Luc put the phone down and looked at Oren, who was blinking those wide green eyes at him.

“Well, I have bad news and… more bad news,” Luc said.

“I’ll take the bad news then,” Oren said.

Luc admired his composure in the face of it all.

“Apparently, you’re not on their list either. And the Big Guy won’t be back for another couple of weeks at least.”

“So…?” Oren looked confused.

Luc pinched the bridge of his nose again. “We’ll have to find a spot for you while we figure out what to do.”

Luc held Oren’s stare as best as he could, which was hard because a wild binder chose that moment to slide from a file cabinet to his right and smacked him right in the head.

Seriously.

Fuck today.

2

Oren

So…

He was in Hell.

Totally not how he’d thought his day would turn out when he woke up for work that morning.
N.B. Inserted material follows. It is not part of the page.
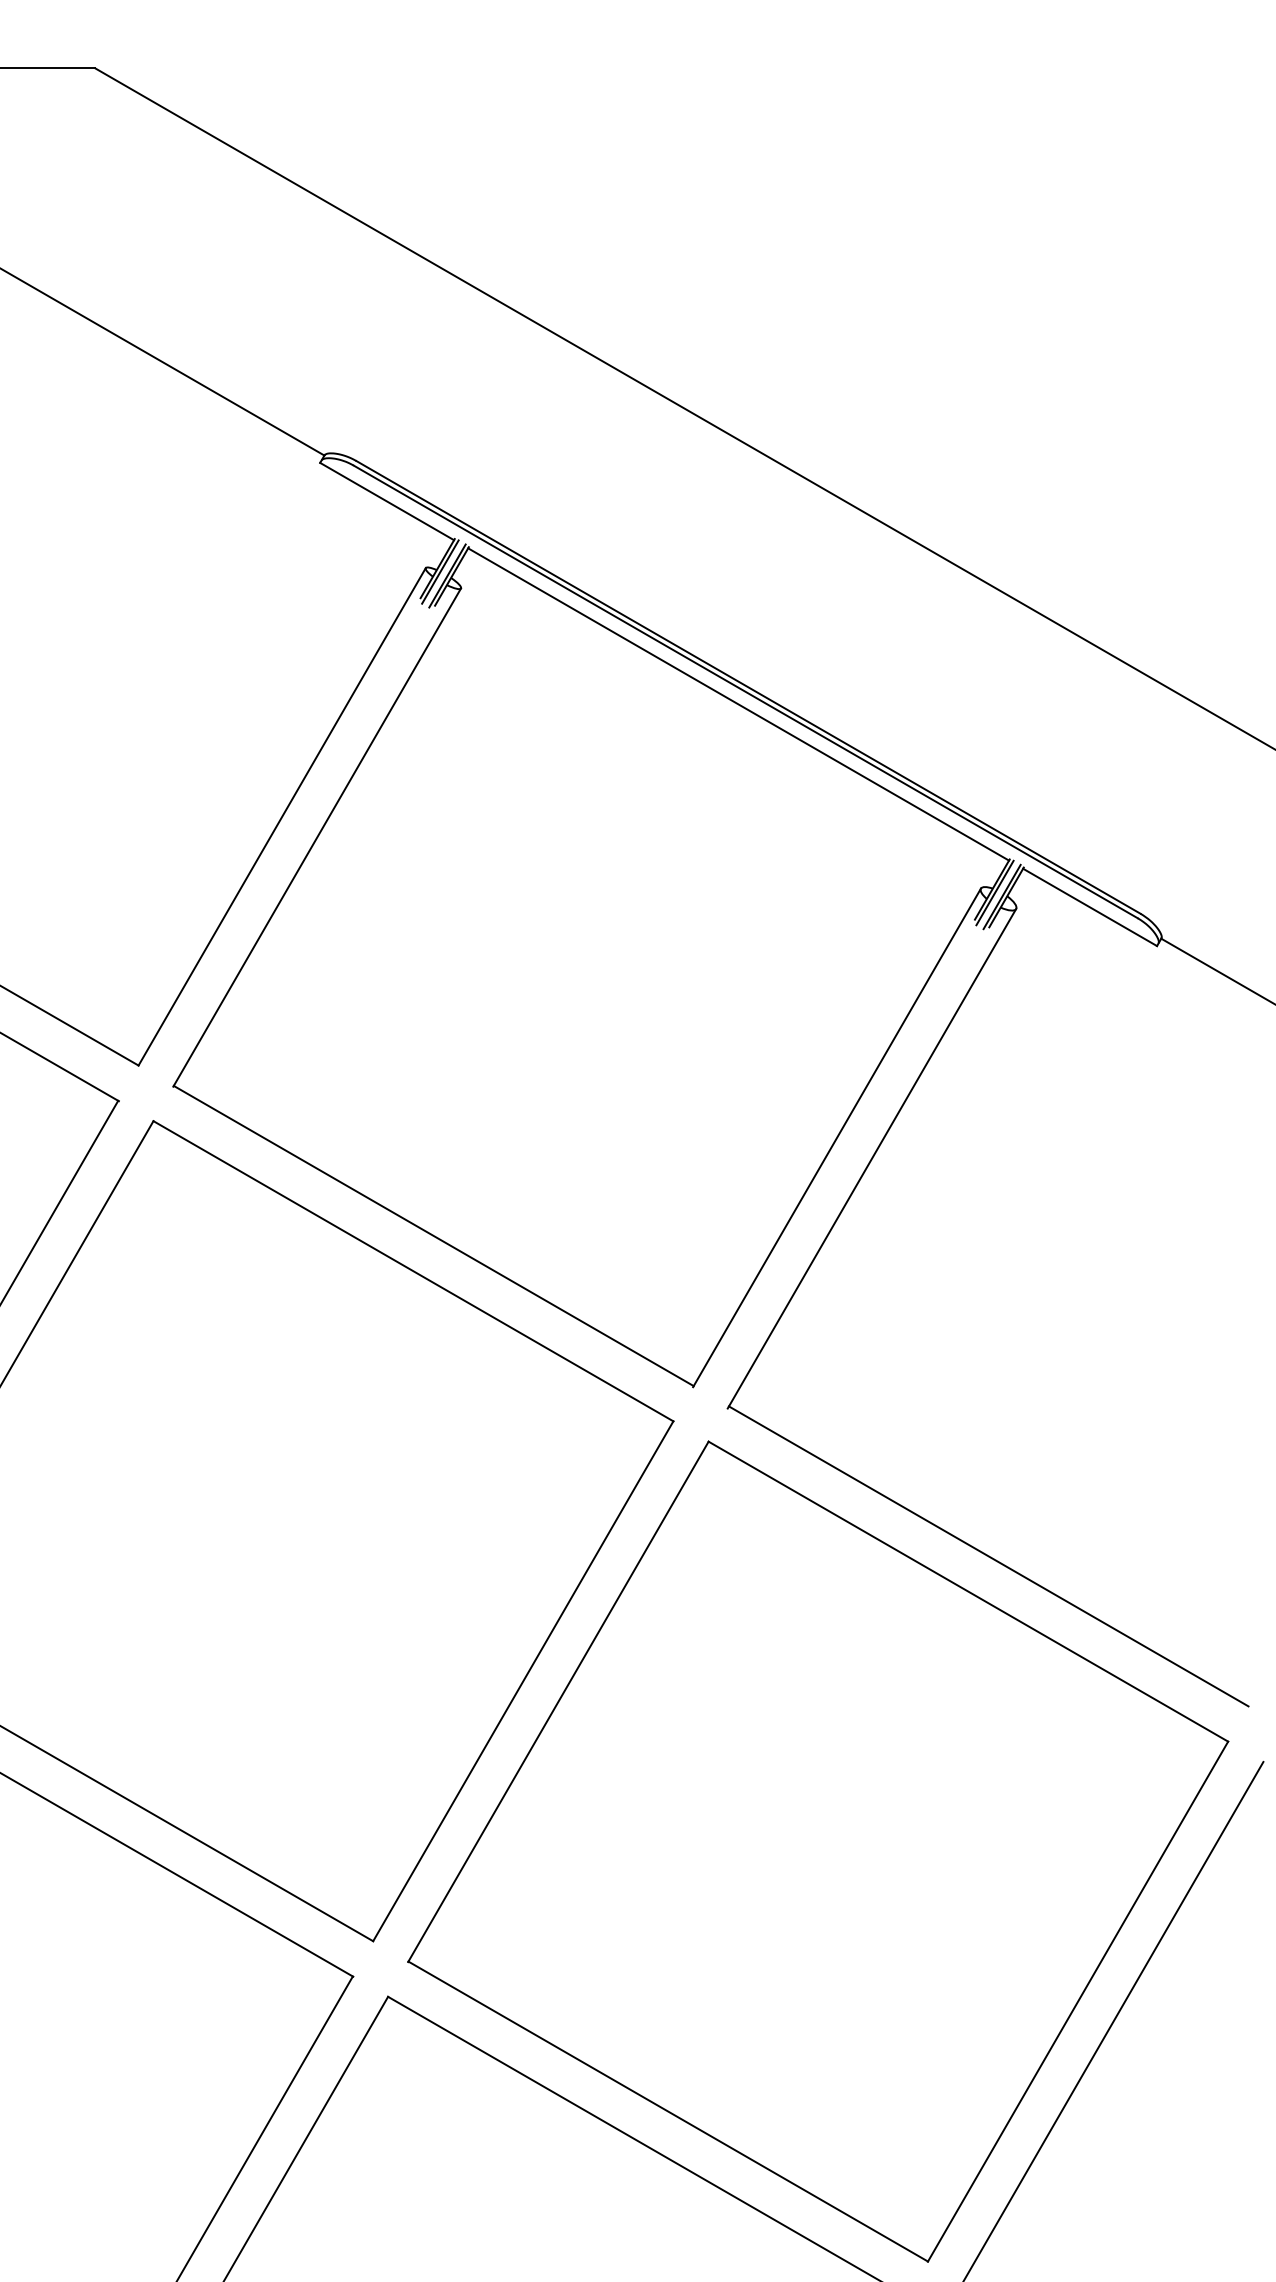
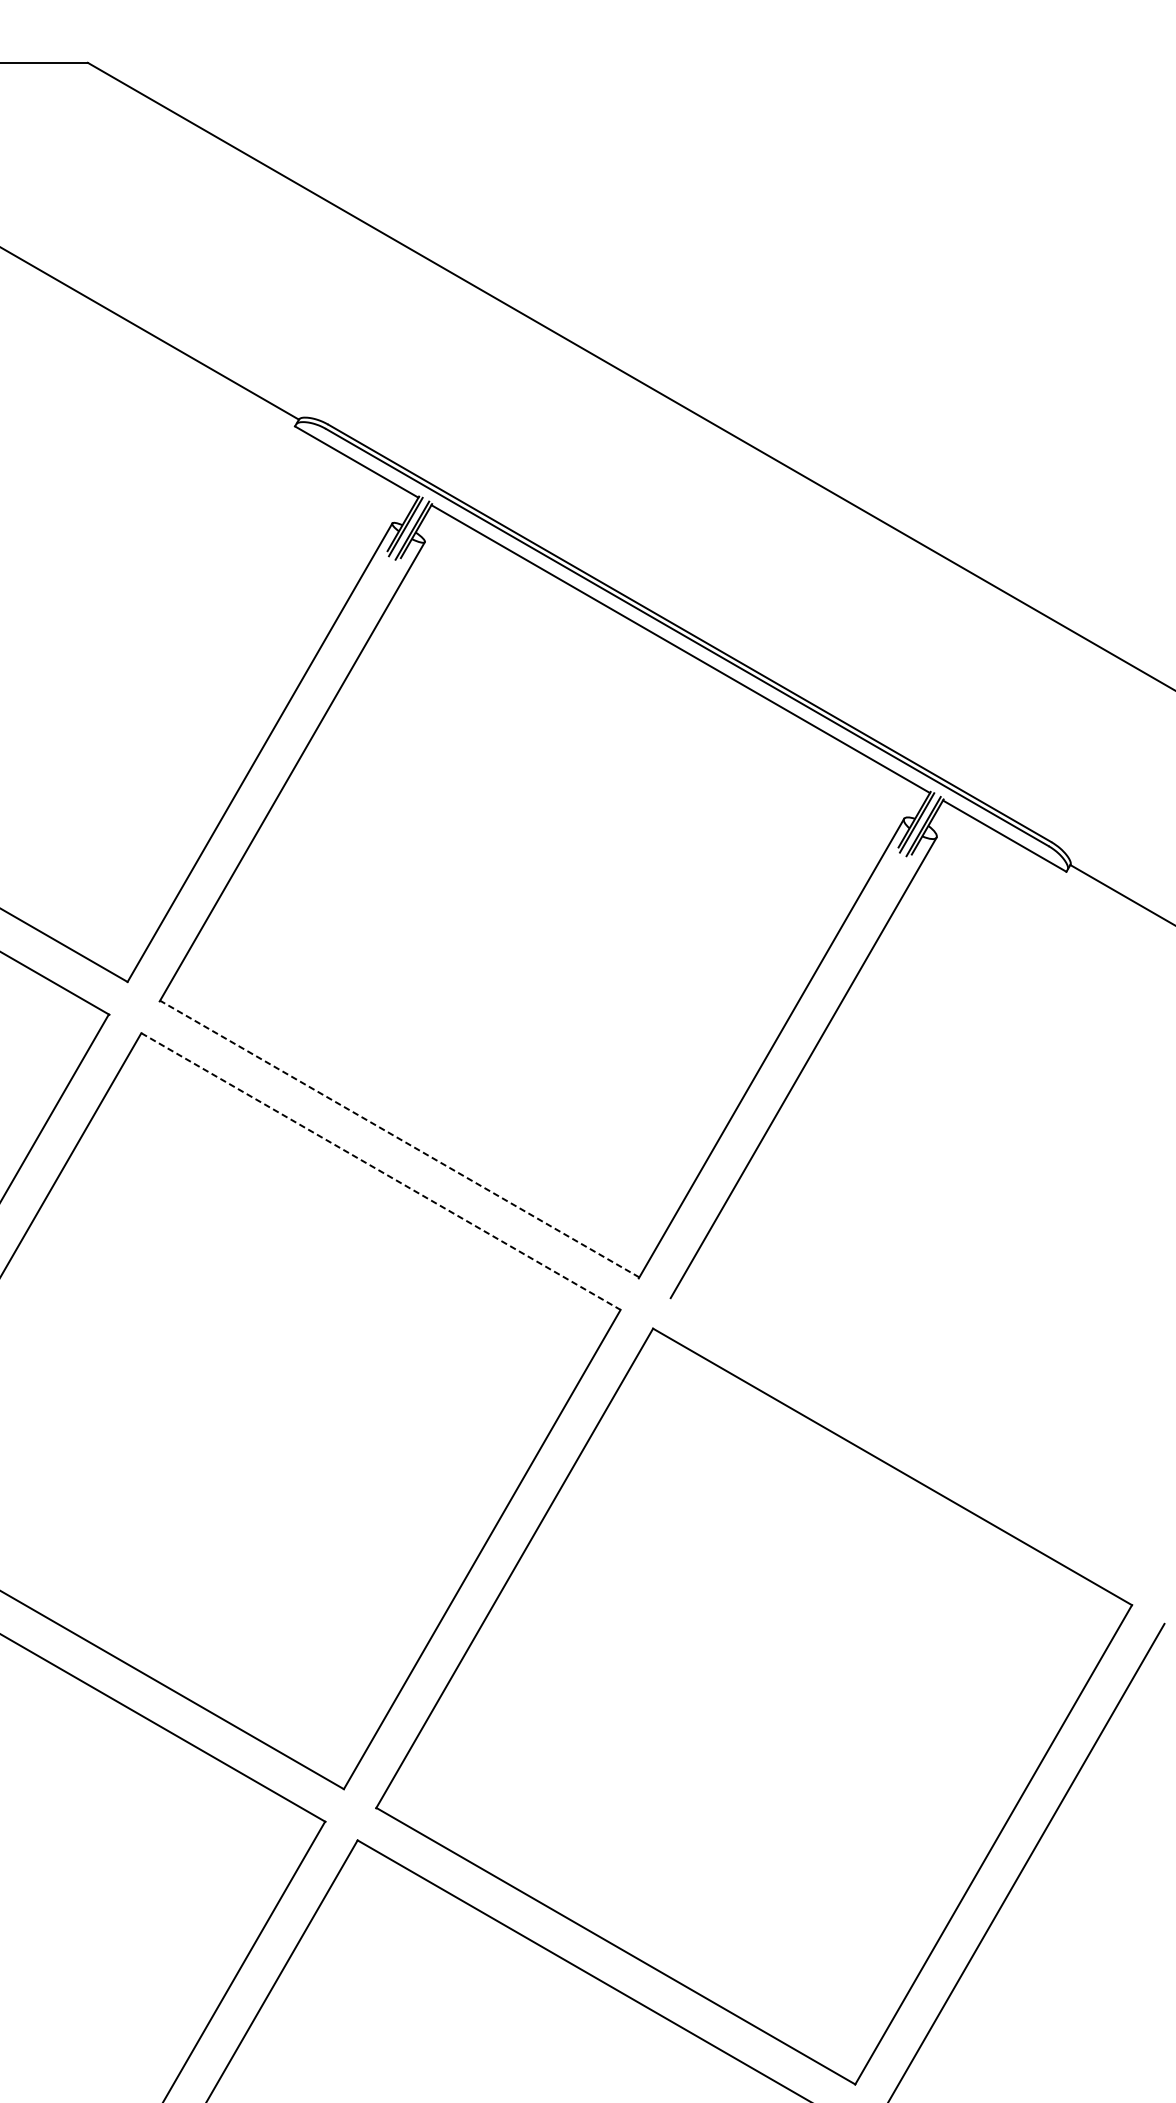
line: (433, 1235) -> (399, 1138), solid -> dashed
line: (413, 1271) -> (381, 1171), solid -> dashed
line: (988, 1556) -> (911, 1434), removed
He’d had a new outfit he was super excited to wear, it was Friday, which meant the last workday of the week, and Sharon had said she’d be bringing in cake because her daughter had just had a baby. A chocolate cake.

It was supposed to be a nice, relaxing, chocolate-cake-tasting day followed by a weekend of sitting in his pajamas in front of the TV, binge-watching any documentary he could find. Oren had been looking forward to it. He’d been planning on alphabetizing his library and redoing his wardrobe since he’d gotten new clothes, too.

Instead, he’d walked to the bus station, boarded his bus, and halfway to work he’d felt a very familiar painful pang in his chest. It didn’t stop.

Until his vision went blurry and then completely dark.

And now he was in Hell, where he didn’t belong, and if anybody asked, he agreed with Luc—life had already dealt him a really bad hand, what with the heart condition and the dying young thing. He didn’t think he deserved to be in Hell as the cherry on top of a very shitty, dust mite-flavored sundae.

Hell, apparently, looked exactly like Oren would have imagined it: messy and overheated, with very bad lighting, stuff everywhere, and people screaming. There were little pools of lava bubbling way too close to where people were supposed to be walking, and pitch-black holes all over the floors. It was menacingly large, the screams echoing off roughly carved walls.

It should have been terrifying.

But… Oren always ran a bit cold, so the heat didn’t bother him. He was used to being alone, so the cacophony of voices felt comforting. And the messes around him felt like projects he wanted to dig into.